You can also leave feedback on entire conversations instead of individual responses. To do this, click on the conversation ID you’re interested in and click Leave Feedback, where you'll encounter a familiar interface. As with individual responses, you can also add these monitored conversations to datasets.

Langchain

Inspecting Human Feedback

All feedback, whether individual or conversational, can be accessed on the Human Feedback page. Here, you can filter feedback based on various criteria such as provider, rating, expected response, and more. To add responses to a dataset, simply check the relevant feedback, go to actions, and click add response to dataset.

info

These feedback-based filters are also available in the Observatory, meaning you can filter for responses based on various human feedback variables.

Feedback Page

We've created a dataset called Failing Responses, specifically designed for collecting feedback on failing responses. This is the same evaluation dataset referenced in the Preparing Your Evaluation Dataset section. By aggregating these failing responses, you can further refine and improve your LLM's performance in future testing environments.

tip

It may be helpful to categorize different types of failing feedback into separate datasets (e.g., one for retriever failures, another for LLM failures, etc.).

Failing Responses Dataset

User Provided Feedback

In addition to leaving feedback from the developer's side, you can also set up your LLM to receive user feedback with just one line of code. Here's how to set it up:

import deepeval

response_id = deepeval.monitor(...)

deepeval.send_feedback(
response_id=response_id,
rating=5,
explanation="...",
expected_response="..."
)

For example, in our medical chatbot, you might want to ask users if they were satisfied with the service. While this feedback may not be as detailed as that provided by your team, it is far more abundant and can offer insights into the areas of your LLM that drive the most value. Here’s how the code might look:

import deepeval
import time

class MedicalAppointmentSystem():
...
def interactive_session(self):
print("Welcome to the Medical Diagnosis and Booking System!")
print("Please enter your symptoms or ask about appointment details.")

while True:
user_input = input("Your query: ")

if user_input.lower() == 'exit':
# Gather user feedback before exiting
try:
satisfied = input("Were you satisfied with the response? (yes/no): ").strip().lower()
if satisfied not in ['yes', 'no']:
print("Invalid input.
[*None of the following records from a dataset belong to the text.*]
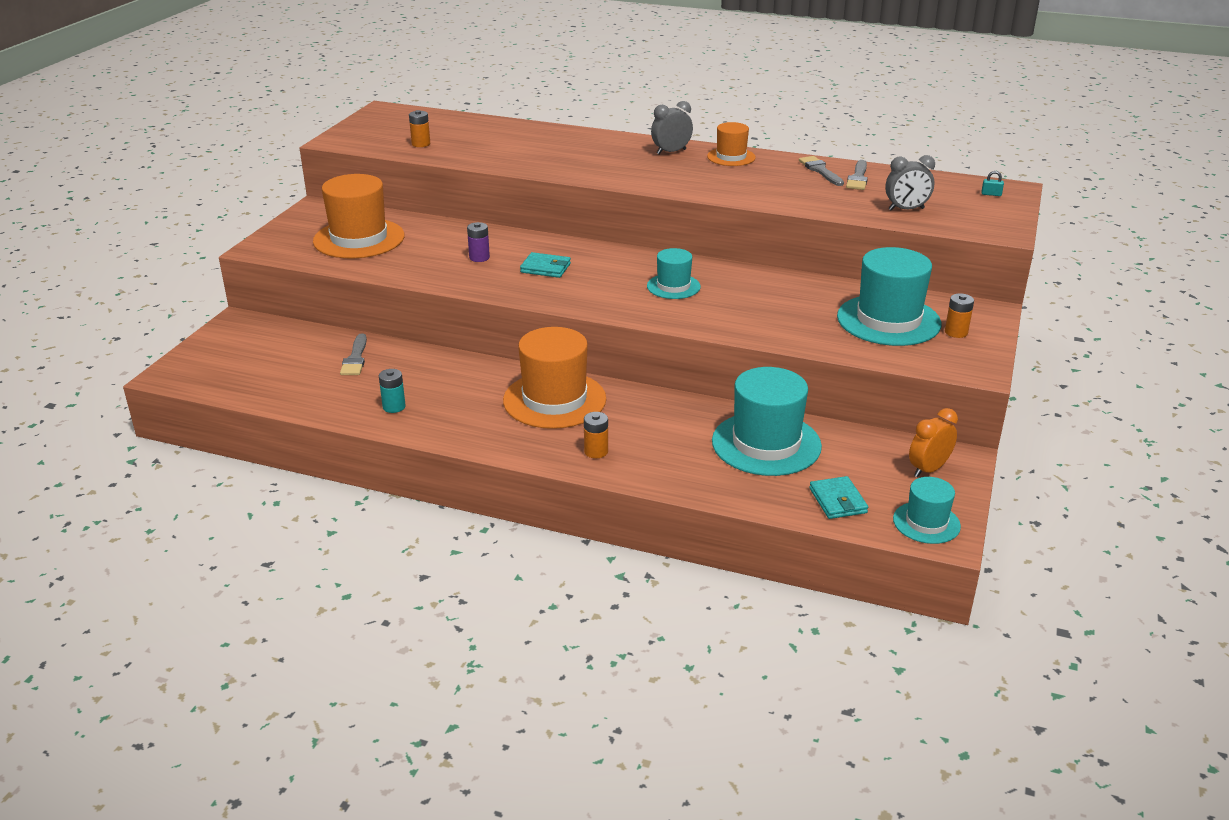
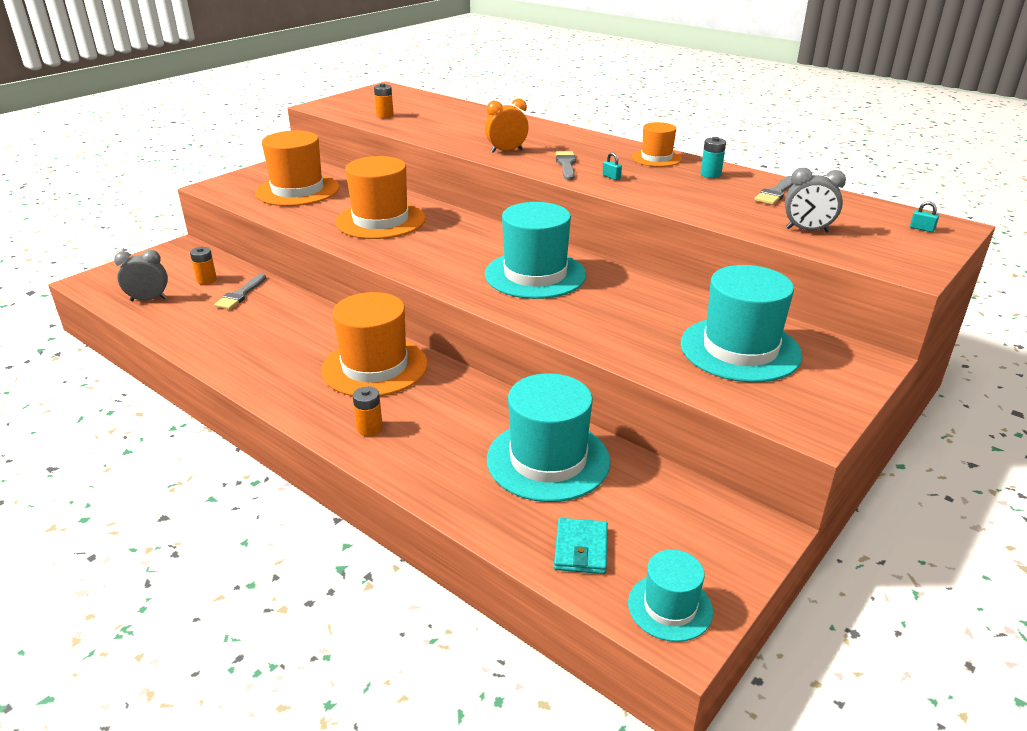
camera: 20 degrees right, 0 degrees up
turquoise battery [379,369,406,413] -> turquoise battery moved to [701,137,726,178]
purple battery [467,222,490,262] -> orange hat [336,156,426,239]
turquoise wallet [520,252,571,278] -> none
turquoise hat [647,248,701,299] -> turquoise hat [485,202,586,299], size x1.81
grey clock [651,101,693,154] -> grey clock moved to [114,250,168,301]
grey brush [799,156,844,186] -> grey brush moved to [556,151,576,180]
orange clock [909,408,958,477] -> orange clock moved to [485,98,529,153]
orange battery [945,293,974,338] -> orange battery moved to [190,247,217,285]
none -> turquoise padlock [602,152,622,180]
Assuming 'no'.")
satisfied = 'no'
rating = 5 if satisfied == 'yes'
explanation = input("Optional: Please provide an explanation (or press Enter to skip): ").strip()

deepeval.send_feedback(
response_id="place_holder_response_id",
rating=rating,
explanation=explanation if explanation else "No explanation provided.",
)
print("Thank you for your feedback!")

except Exception as e:
print(f"An error occurred while sending feedback: {e}")
break
...
info

Balancing user satisfaction with the level of detail in feedback is essential. For instance, while we provide a rating scale from 1 to 5, we simplify it into a binary option: whether the user was satisfied or not.